## What you are asked to do:
An exact restatement of every record is required.

## Records to use:
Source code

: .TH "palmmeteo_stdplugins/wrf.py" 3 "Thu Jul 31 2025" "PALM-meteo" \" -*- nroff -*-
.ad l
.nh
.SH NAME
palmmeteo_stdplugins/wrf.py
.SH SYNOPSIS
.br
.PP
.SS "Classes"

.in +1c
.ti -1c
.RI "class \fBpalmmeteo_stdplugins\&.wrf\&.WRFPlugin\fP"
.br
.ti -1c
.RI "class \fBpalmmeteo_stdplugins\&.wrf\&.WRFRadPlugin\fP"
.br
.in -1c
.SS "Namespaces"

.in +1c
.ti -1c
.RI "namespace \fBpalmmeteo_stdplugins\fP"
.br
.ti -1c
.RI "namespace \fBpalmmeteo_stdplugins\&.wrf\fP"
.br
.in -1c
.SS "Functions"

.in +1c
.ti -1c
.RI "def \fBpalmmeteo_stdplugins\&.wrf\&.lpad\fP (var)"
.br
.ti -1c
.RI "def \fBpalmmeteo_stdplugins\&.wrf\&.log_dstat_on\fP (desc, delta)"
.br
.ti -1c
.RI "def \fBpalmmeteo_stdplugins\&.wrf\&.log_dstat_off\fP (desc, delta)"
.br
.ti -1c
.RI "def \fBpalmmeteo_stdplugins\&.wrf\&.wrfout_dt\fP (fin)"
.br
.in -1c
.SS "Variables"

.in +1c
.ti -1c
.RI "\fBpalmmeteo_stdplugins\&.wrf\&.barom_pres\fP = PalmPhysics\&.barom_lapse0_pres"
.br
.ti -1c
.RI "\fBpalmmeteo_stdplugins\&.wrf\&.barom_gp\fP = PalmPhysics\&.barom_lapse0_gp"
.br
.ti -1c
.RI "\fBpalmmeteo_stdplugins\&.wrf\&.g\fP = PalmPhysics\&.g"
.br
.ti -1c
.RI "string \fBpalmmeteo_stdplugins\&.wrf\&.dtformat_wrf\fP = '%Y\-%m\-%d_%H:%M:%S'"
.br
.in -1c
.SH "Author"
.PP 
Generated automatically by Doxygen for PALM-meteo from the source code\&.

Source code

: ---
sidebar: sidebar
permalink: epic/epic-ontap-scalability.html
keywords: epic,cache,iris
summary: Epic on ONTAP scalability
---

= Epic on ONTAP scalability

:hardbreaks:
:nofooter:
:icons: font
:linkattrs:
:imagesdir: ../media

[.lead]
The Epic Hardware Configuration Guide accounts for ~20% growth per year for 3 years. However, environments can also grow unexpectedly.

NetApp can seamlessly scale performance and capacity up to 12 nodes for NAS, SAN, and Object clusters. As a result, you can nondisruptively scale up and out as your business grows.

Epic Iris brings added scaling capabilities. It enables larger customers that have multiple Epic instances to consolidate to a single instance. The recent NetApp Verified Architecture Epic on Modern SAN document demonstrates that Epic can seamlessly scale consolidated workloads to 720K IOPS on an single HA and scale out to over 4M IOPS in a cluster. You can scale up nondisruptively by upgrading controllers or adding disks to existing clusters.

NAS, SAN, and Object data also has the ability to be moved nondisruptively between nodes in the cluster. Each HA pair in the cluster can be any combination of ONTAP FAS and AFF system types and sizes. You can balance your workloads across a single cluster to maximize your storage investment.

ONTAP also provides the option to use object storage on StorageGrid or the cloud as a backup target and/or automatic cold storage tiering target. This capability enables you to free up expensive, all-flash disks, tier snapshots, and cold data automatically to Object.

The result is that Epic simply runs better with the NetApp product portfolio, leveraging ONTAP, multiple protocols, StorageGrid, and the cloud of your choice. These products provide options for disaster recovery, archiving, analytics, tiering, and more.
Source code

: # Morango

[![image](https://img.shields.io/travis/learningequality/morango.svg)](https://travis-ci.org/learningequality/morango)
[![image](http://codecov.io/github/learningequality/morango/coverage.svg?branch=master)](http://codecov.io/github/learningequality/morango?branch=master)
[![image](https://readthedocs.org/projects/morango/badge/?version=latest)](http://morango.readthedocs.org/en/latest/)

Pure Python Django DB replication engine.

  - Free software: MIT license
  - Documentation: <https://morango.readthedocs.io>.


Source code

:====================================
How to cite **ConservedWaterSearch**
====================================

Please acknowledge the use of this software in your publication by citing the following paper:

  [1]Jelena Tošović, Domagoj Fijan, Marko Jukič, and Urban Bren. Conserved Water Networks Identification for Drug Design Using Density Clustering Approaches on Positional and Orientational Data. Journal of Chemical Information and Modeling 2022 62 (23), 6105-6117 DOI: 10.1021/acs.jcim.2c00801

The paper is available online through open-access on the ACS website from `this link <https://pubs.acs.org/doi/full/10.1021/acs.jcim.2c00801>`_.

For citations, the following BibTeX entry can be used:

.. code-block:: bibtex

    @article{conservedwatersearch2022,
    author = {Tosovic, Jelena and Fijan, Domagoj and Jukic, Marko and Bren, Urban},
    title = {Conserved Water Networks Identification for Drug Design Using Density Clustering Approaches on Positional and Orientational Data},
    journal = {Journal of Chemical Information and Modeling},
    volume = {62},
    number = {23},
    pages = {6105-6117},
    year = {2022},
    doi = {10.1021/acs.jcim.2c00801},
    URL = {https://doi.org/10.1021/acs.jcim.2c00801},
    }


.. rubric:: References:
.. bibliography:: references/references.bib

## Solved problem:
Source code

: .TH "palmmeteo_stdplugins/wrf.py" 3 "Thu Jul 31 2025" "PALM-meteo" \" -*- nroff -*-
.ad l
.nh
.SH NAME
palmmeteo_stdplugins/wrf.py
.SH SYNOPSIS
.br
.PP
.SS "Classes"

.in +1c
.ti -1c
.RI "class \fBpalmmeteo_stdplugins\&.wrf\&.WRFPlugin\fP"
.br
.ti -1c
.RI "class \fBpalmmeteo_stdplugins\&.wrf\&.WRFRadPlugin\fP"
.br
.in -1c
.SS "Namespaces"

.in +1c
.ti -1c
.RI "namespace \fBpalmmeteo_stdplugins\fP"
.br
.ti -1c
.RI "namespace \fBpalmmeteo_stdplugins\&.wrf\fP"
.br
.in -1c
.SS "Functions"

.in +1c
.ti -1c
.RI "def \fBpalmmeteo_stdplugins\&.wrf\&.lpad\fP (var)"
.br
.ti -1c
.RI "def \fBpalmmeteo_stdplugins\&.wrf\&.log_dstat_on\fP (desc, delta)"
.br
.ti -1c
.RI "def \fBpalmmeteo_stdplugins\&.wrf\&.log_dstat_off\fP (desc, delta)"
.br
.ti -1c
.RI "def \fBpalmmeteo_stdplugins\&.wrf\&.wrfout_dt\fP (fin)"
.br
.in -1c
.SS "Variables"

.in +1c
.ti -1c
.RI "\fBpalmmeteo_stdplugins\&.wrf\&.barom_pres\fP = PalmPhysics\&.barom_lapse0_pres"
.br
.ti -1c
.RI "\fBpalmmeteo_stdplugins\&.wrf\&.barom_gp\fP = PalmPhysics\&.barom_lapse0_gp"
.br
.ti -1c
.RI "\fBpalmmeteo_stdplugins\&.wrf\&.g\fP = PalmPhysics\&.g"
.br
.ti -1c
.RI "string \fBpalmmeteo_stdplugins\&.wrf\&.dtformat_wrf\fP = '%Y\-%m\-%d_%H:%M:%S'"
.br
.in -1c
.SH "Author"
.PP 
Generated automatically by Doxygen for PALM-meteo from the source code\&.

Source code

: ---
sidebar: sidebar
permalink: epic/epic-ontap-scalability.html
keywords: epic,cache,iris
summary: Epic on ONTAP scalability
---

= Epic on ONTAP scalability

:hardbreaks:
:nofooter:
:icons: font
:linkattrs:
:imagesdir: ../media

[.lead]
The Epic Hardware Configuration Guide accounts for ~20% growth per year for 3 years. However, environments can also grow unexpectedly.

NetApp can seamlessly scale performance and capacity up to 12 nodes for NAS, SAN, and Object clusters. As a result, you can nondisruptively scale up and out as your business grows.

Epic Iris brings added scaling capabilities. It enables larger customers that have multiple Epic instances to consolidate to a single instance. The recent NetApp Verified Architecture Epic on Modern SAN document demonstrates that Epic can seamlessly scale consolidated workloads to 720K IOPS on an single HA and scale out to over 4M IOPS in a cluster. You can scale up nondisruptively by upgrading controllers or adding disks to existing clusters.

NAS, SAN, and Object data also has the ability to be moved nondisruptively between nodes in the cluster. Each HA pair in the cluster can be any combination of ONTAP FAS and AFF system types and sizes. You can balance your workloads across a single cluster to maximize your storage investment.

ONTAP also provides the option to use object storage on StorageGrid or the cloud as a backup target and/or automatic cold storage tiering target. This capability enables you to free up expensive, all-flash disks, tier snapshots, and cold data automatically to Object.

The result is that Epic simply runs better with the NetApp product portfolio, leveraging ONTAP, multiple protocols, StorageGrid, and the cloud of your choice. These products provide options for disaster recovery, archiving, analytics, tiering, and more.
Source code

: # Morango

[![image](https://img.shields.io/travis/learningequality/morango.svg)](https://travis-ci.org/learningequality/morango)
[![image](http://codecov.io/github/learningequality/morango/coverage.svg?branch=master)](http://codecov.io/github/learningequality/morango?branch=master)
[![image](https://readthedocs.org/projects/morango/badge/?version=latest)](http://morango.readthedocs.org/en/latest/)

Pure Python Django DB replication engine.

  - Free software: MIT license
  - Documentation: <https://morango.readthedocs.io>.


Source code

:====================================
How to cite **ConservedWaterSearch**
====================================

Please acknowledge the use of this software in your publication by citing the following paper:

  [1]Jelena Tošović, Domagoj Fijan, Marko Jukič, and Urban Bren. Conserved Water Networks Identification for Drug Design Using Density Clustering Approaches on Positional and Orientational Data. Journal of Chemical Information and Modeling 2022 62 (23), 6105-6117 DOI: 10.1021/acs.jcim.2c00801

The paper is available online through open-access on the ACS website from `this link <https://pubs.acs.org/doi/full/10.1021/acs.jcim.2c00801>`_.

For citations, the following BibTeX entry can be used:

.. code-block:: bibtex

    @article{conservedwatersearch2022,
    author = {Tosovic, Jelena and Fijan, Domagoj and Jukic, Marko and Bren, Urban},
    title = {Conserved Water Networks Identification for Drug Design Using Density Clustering Approaches on Positional and Orientational Data},
    journal = {Journal of Chemical Information and Modeling},
    volume = {62},
    number = {23},
    pages = {6105-6117},
    year = {2022},
    doi = {10.1021/acs.jcim.2c00801},
    URL = {https://doi.org/10.1021/acs.jcim.2c00801},
    }


.. rubric:: References:
.. bibliography:: references/references.bib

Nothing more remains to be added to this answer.